F4: Mr. Hao has an indirect pecuniary interest in these shares of the common stock held in a managed account through a broker-dealer.
F5: On May 13, 2021, SLP IV Seal Holdings, L.P. ("Seal"), SLP IV Seal II Holdings, L.P. ("Seal II") and NortonLifeLock Inc. (the "Issuer") entered into a Convertible Notes Purchase Agreement pursuant to which the Issuer purchased an aggregate of $250,000,000 principal amount of 2.500% Convertible Senior Notes due 2022 (the "2.500% Convertible Notes") from Seal and Seal II for aggregate cash consideration of $365,444,853.04, which consideration includes accrued and unpaid interest through the date of settlement..

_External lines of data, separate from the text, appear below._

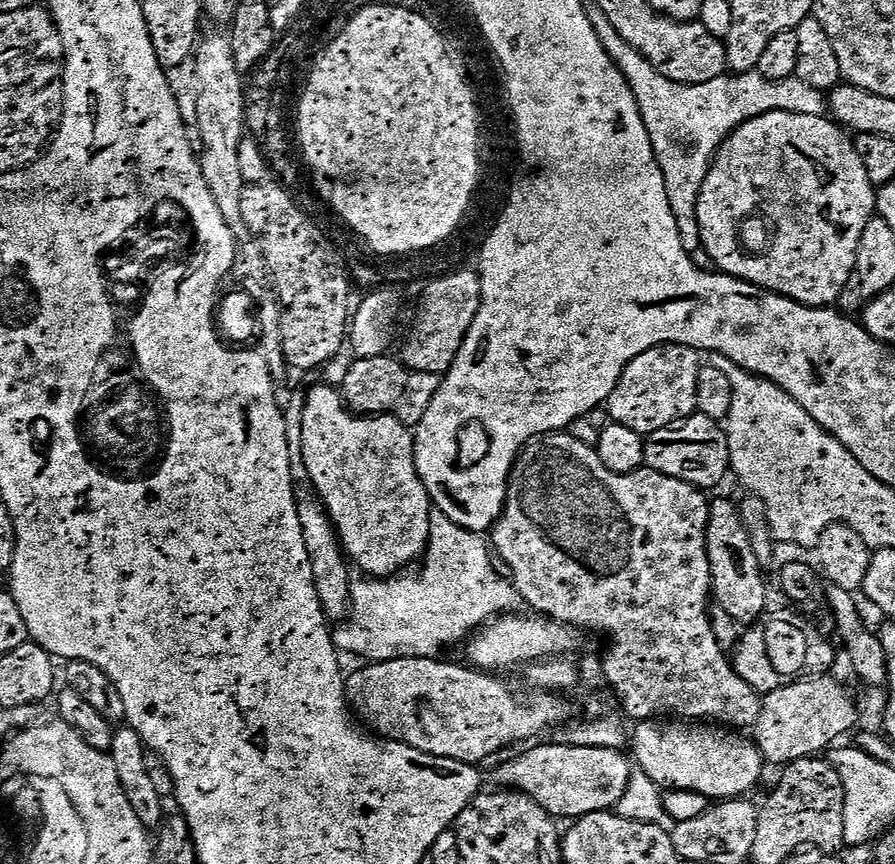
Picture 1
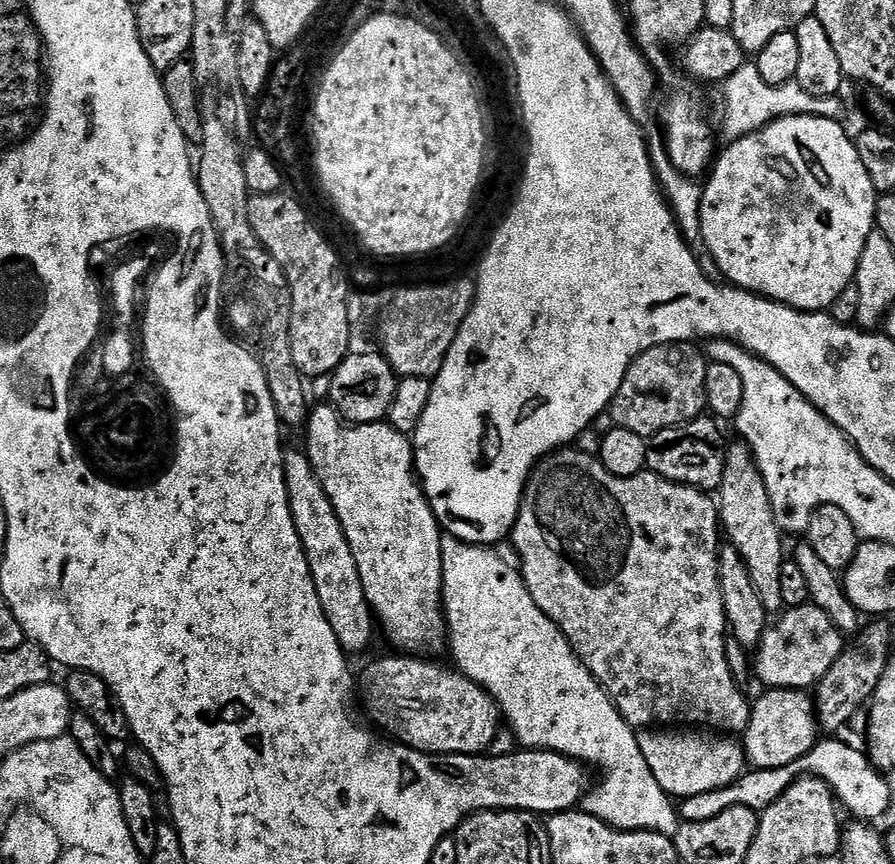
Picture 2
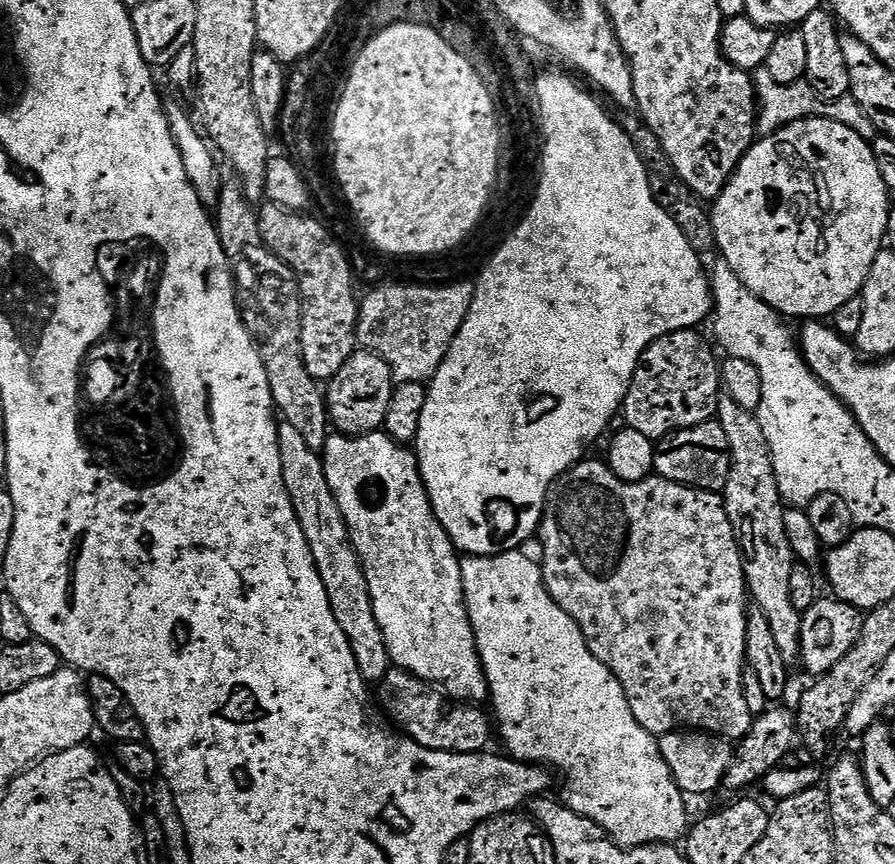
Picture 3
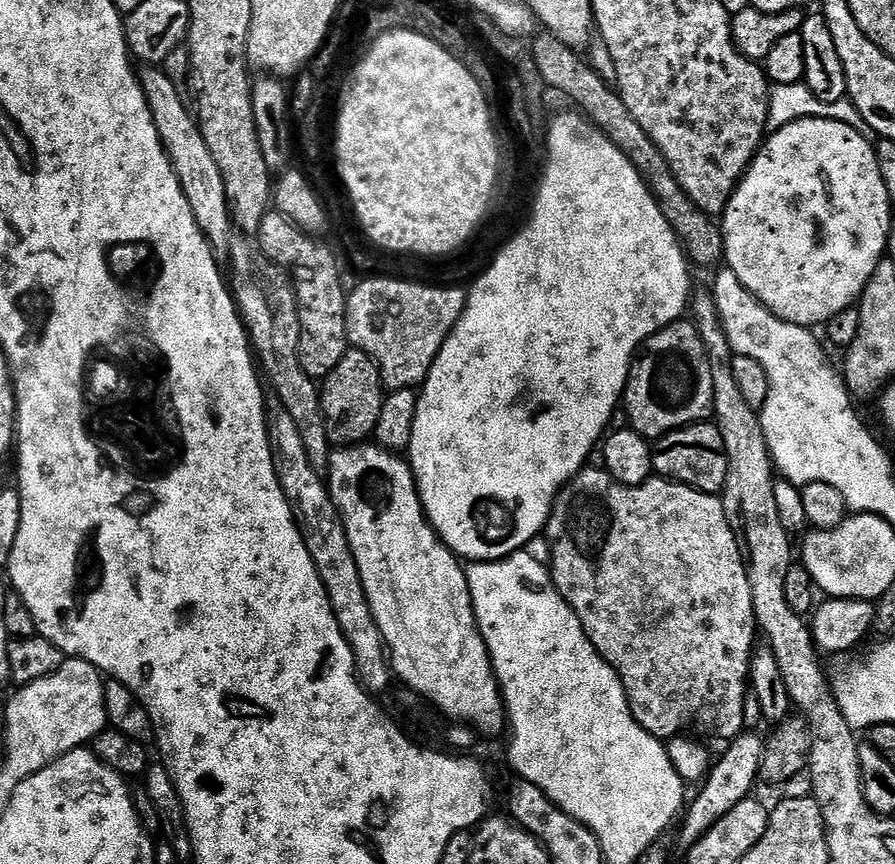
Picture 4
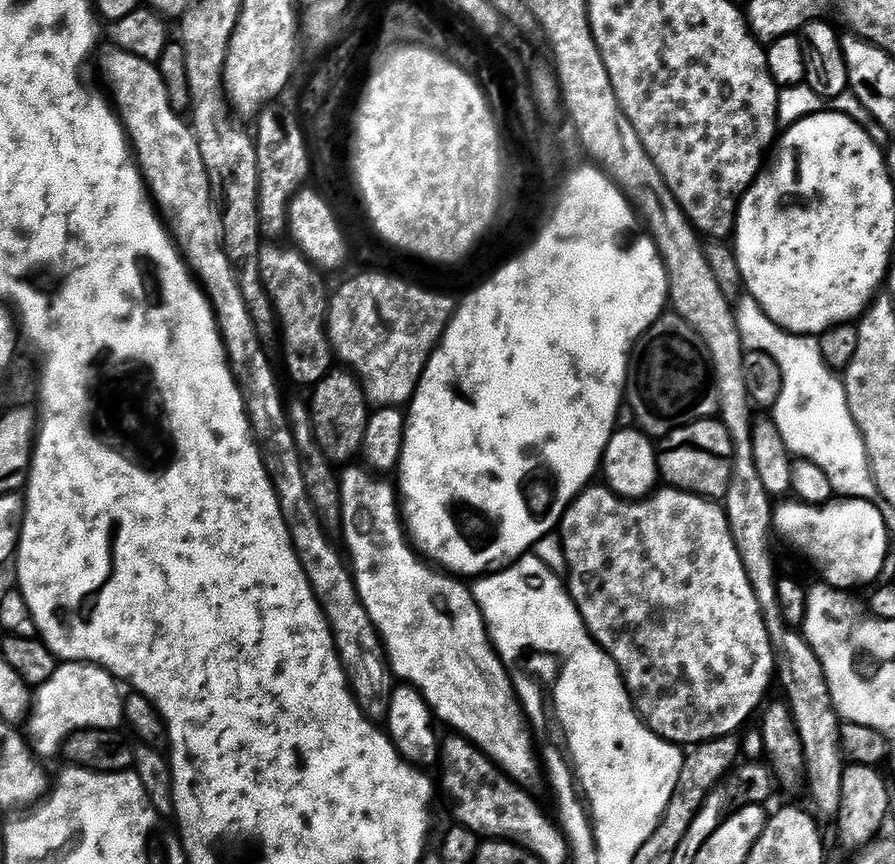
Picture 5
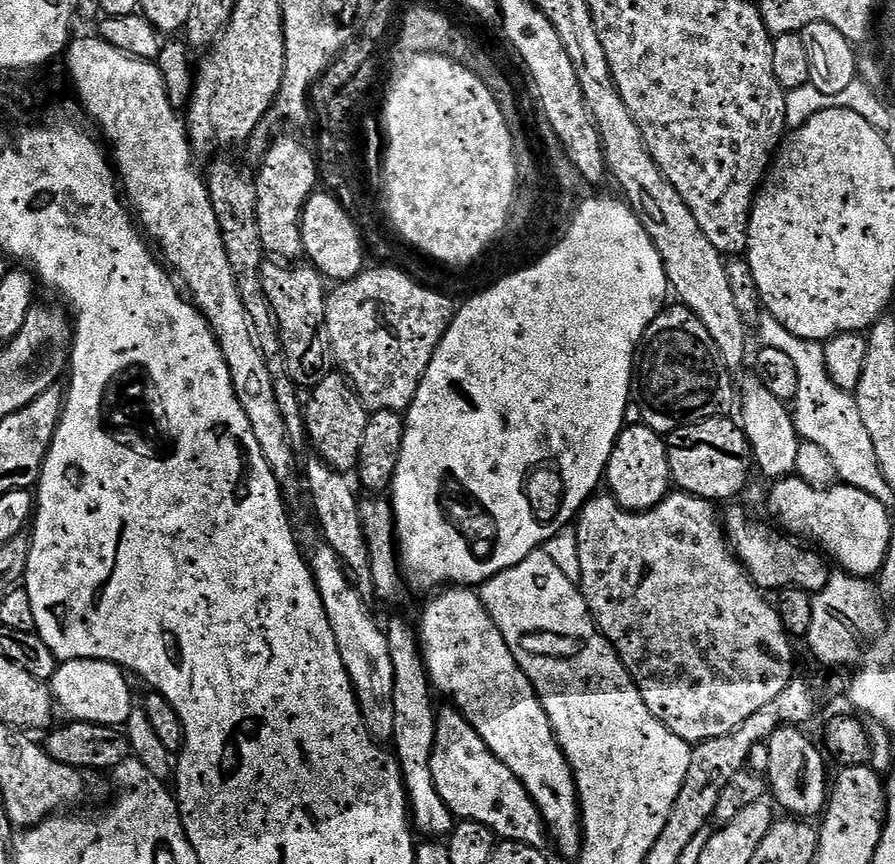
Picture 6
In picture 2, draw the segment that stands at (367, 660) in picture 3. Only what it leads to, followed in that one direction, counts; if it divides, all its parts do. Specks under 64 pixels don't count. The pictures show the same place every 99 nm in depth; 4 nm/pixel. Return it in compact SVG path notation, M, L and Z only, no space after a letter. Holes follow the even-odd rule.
M285 451L282 463L294 526L300 535L300 541L310 566L312 581L318 590L318 598L322 602L322 610L326 614L338 642L344 647L345 653L364 652L372 640L374 613L368 607L362 578L358 574L358 566L354 562L354 554L350 550L338 514L334 510L322 482L316 477L312 463L308 461L307 451Z

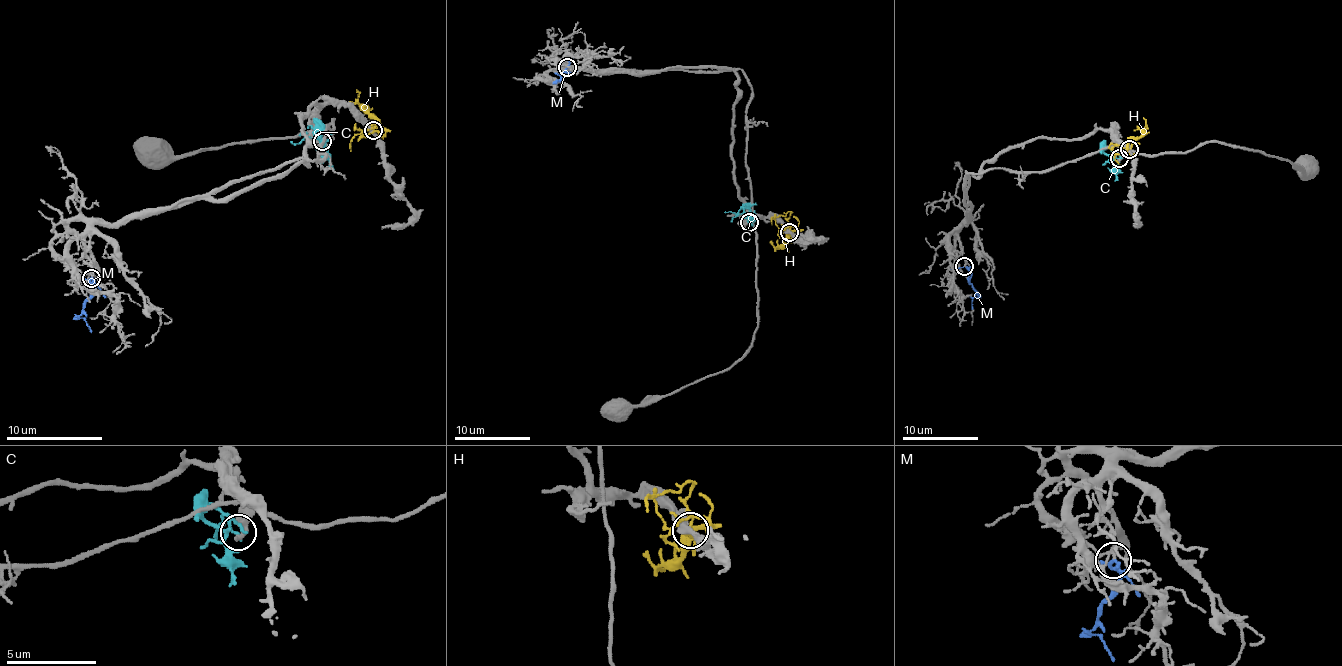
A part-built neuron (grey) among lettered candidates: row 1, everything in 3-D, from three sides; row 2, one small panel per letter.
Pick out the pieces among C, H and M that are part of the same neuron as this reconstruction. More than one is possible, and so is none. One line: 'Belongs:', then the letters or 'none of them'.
Belongs: M

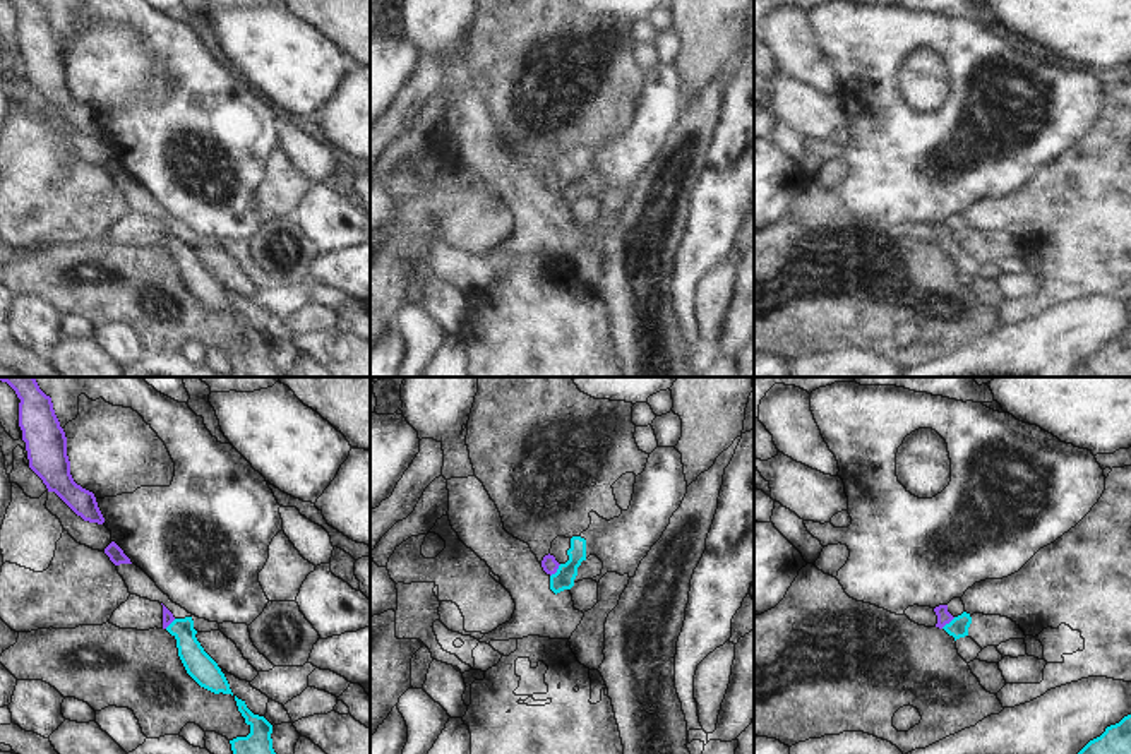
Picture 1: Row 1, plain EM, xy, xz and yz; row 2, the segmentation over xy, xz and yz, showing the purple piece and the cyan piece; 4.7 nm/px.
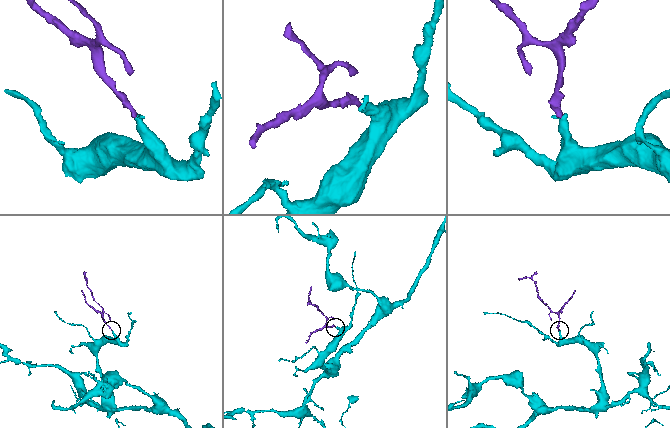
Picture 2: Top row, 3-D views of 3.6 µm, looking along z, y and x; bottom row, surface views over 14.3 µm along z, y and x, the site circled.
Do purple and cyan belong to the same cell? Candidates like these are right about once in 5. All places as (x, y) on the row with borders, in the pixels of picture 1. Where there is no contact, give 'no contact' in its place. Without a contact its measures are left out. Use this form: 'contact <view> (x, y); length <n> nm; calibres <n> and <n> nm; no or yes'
contact xz (556, 571); length 80 nm; calibres 70 and 100 nm; yes

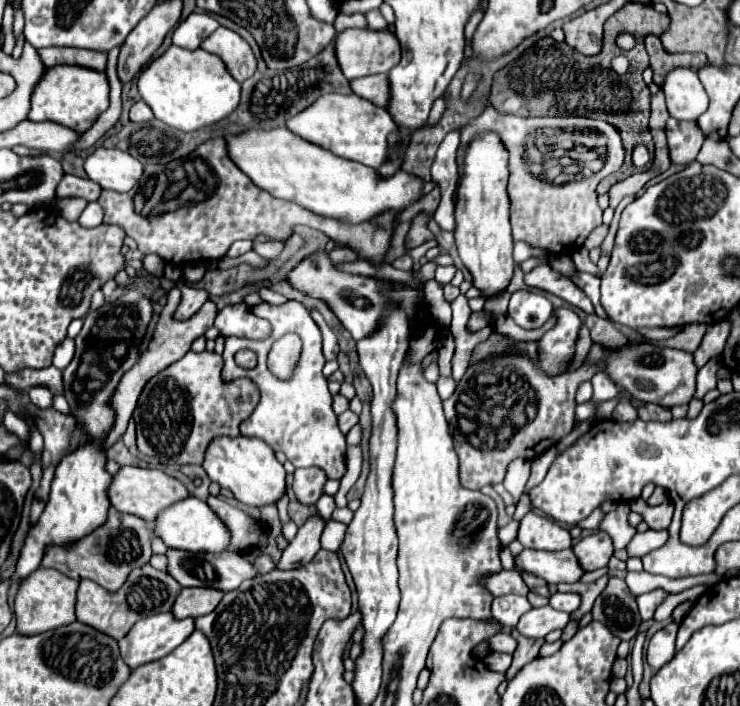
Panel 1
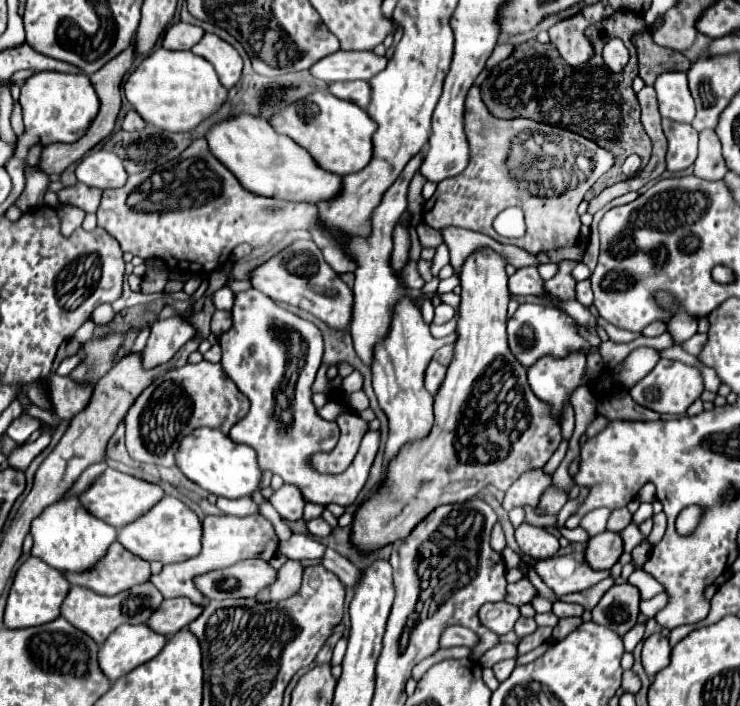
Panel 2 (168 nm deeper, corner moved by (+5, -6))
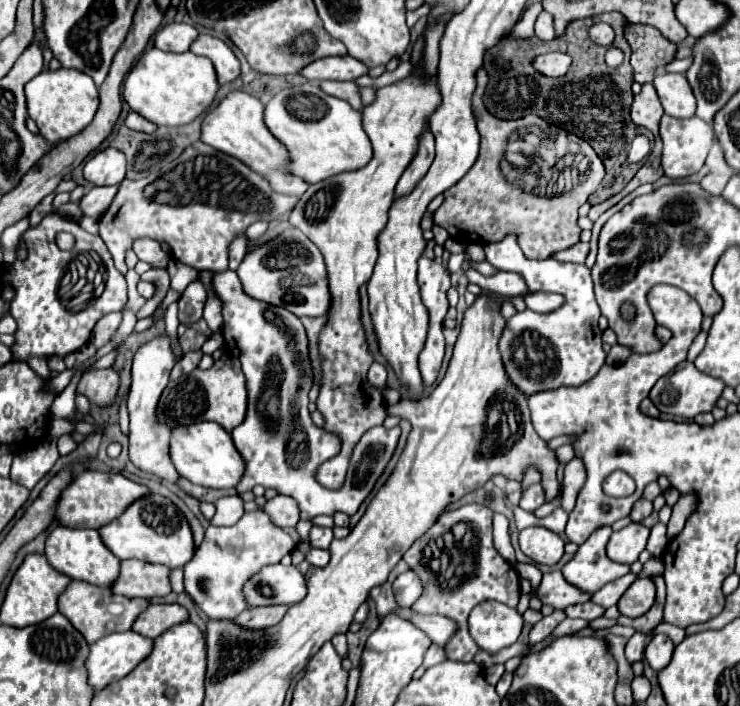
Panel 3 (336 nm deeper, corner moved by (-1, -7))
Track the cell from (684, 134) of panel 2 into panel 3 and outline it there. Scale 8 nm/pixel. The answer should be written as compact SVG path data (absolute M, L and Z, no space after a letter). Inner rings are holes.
M663 116L659 132L663 138L663 170L665 170L665 176L669 176L669 178L685 178L689 174L695 174L705 164L707 152L715 138L713 126L703 122L697 116L687 118L687 120Z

F6: Represents the approximate conversion price of the 2.500% Convertible Notes, based on the conversion rate calculated pursuant to the Indenture, dated as of February 4, 2020, by and between the Issuer and Wells Fargo Bank, National Association, as trustee.
F7: Pursuant to the Investment Agreement, dated as of February 3, 2016, as amended, Seal and Seal II were restricted, subject to certain exceptions, from converting the 2.500% Convertible Notes prior to October 1, 2021.
F8: The 2.500% Convertible Notes were scheduled to mature on April 1, 2022, subject to earlier repurchase or conversion in accordance with their terms.
F9: This number represents the number of shares of Common Stock issuable upon conversion of the 2.500% Convertible Notes if the Issuer were to elect to settle its conversion obligation solely through the delivery of a number of shares of Common Stock and cash in lieu of fractional shares of Common Stock, per $1,000 principal amount of 2.500% Convertible Notes, based on the current conversion rate of 59.6341 shares of Common Stock per $1,000 principal amount of 2.500% Convertible Notes. The conversion rate was subject to adjustment from time to time upon the occurrence of certain customary events in accordance with the terms of the indenture governing the 2.500% Convertible Notes.
F10: These securities are held by Seal. SLP IV Seal GP, L.L.C. ("Seal GP") is the general partner of Seal.
F11: These securities are held by Seal II. SLP IV Seal II GP, L.L.C. ("Seal II GP") is the general partner of Seal II.
F12: Silver Lake Technology Associates IV Cayman, L.P. ("SLTA") is the sole member of each of Seal GP and Seal II GP. Silver Lake (Offshore) AIV GP IV, Ltd. ("AIV GP") is the general partner of SLTA. Mr. Hao serves as a member of the board of directors of the Issuer and is a director of AIV GP. Each of Seal, Seal II, Seal GP, Seal II GP, SLTA and AIV GP may be deemed to be a director by deputization of the Issuer.